HAYS COUNTY, Texas (KXAN) — Starting Thursday, all Hays CISD students who walk to school will now be the last to leave.

In a newsletter to parents the district wrote, “these students will remain in the building in the air conditioning until their release. We will ensure their safety until the majority of vehicles are out of the area.”

It’s part of a new district policy Hays CISD said it’s been working on over the summer to address “community concerns regarding school safety, resident/neighborhood complaints as well as complaints regarding roadway congestion.”

What is the new schedule?

The district said it worked with city and county officials, law enforcement, Hays CISD transportation and others to develop the plan.

The order of dismissal:

  1. Buses
  2. Parent pick-up
  3. Student drivers
  4. Student walkers

The district said with this new system, it anticipates elementary students who walk to school will be released between 3:20 p.m. to 3:40 p.m.

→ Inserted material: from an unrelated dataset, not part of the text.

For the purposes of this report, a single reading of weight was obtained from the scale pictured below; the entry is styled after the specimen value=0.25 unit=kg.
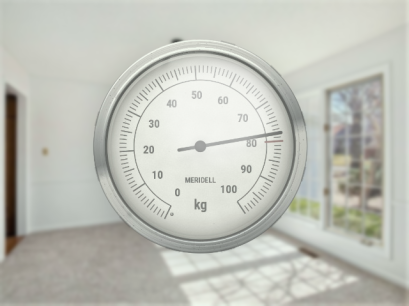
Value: value=78 unit=kg
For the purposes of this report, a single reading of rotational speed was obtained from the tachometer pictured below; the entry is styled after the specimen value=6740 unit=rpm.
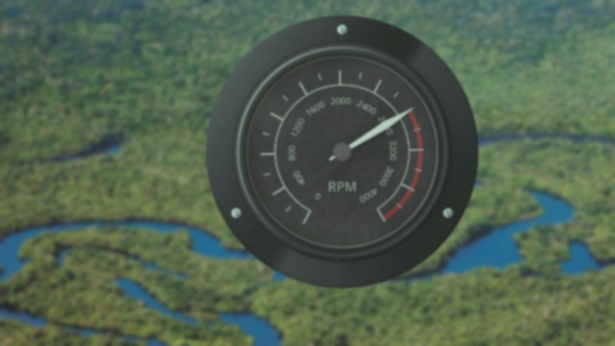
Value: value=2800 unit=rpm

“Safety is the driving factor there but then also efficiency because we want to get everyone in and out of there as fast as possible while being safe,” Hays CISD spokesperson Tim Savoy said.

The district said another issue that prompted this change was some parents falsely labeling their kids as walkers to avoid waiting in the pick-up line.

“We had received a number of complaints where parents would pull into just some random houses driveway next to the school to wait for their kid who was supposed to be a walker to walk over to their car,” Savoy said. “You’ve got kids sort of darting all over the place and mixing in with the traffic. That has catastrophe written all over it.”

Savoy said another factor in this decision was the death of a student at San Marcos CISD last year.

In the newsletter, the district wrote, “Hays CISD is committed to making sure that the tragedy that occurred in a parking lot at one of our sister districts, does not occur here.”

What are parents saying?

This dismissal change has left Hays CISD parent Jennifer Dworaczyk frustrated.

“Parents are immediately outraged, and rightfully so I feel like,” Dworaczyk said.

She has two students at Ralph Pfluger Elementary School in Buda. Her kids are labeled as walkers. Dworaczyk said not knowing the exact time they’ll be released is a concern for her.

“Ambiguous release time, where it’s like, well, we don’t really know when they’re gonna get released,” she said. “I don’t know if something’s wrong and if my kid should have made it home by now.”

With less cars on the road, Dworaczyk is also concerned for their safety walking home.

“Nobody in their right mind would snatch a kid off the road with five million cars and five million eyes on them,” Dworaczyk said. “Less cars, less witnesses, they’re able to get away faster, because there’s no traffic.”

Dworaczyk said she thinks it’s safer to have walkers leave before parent pick-up because those cars are stopped.

“By the time school gets out, there’s a huge line of cars. Nobody’s moving,” she said. “I don’t understand how it’s safer to do it with less cars on the road, where those cars are able to go faster and go the speed limit because there’s less cars rather than doing it when nobody can move.”

Dworaczyk said she also wonders if there’s enough staff to watch the walkers in the schools.

“When you have hundreds of kids just hanging out in the hallway for 45 minutes, they’re not going to just sit there, they’re going to be getting into trouble. They’re going to be running around there,” she said.

Ultimately, it’s a decision Dworaczyk said should be at the discretion of individual schools and not a district-wide rule.

“Leave it up to the principals who are familiar with their students, their parents, their layout,” she said.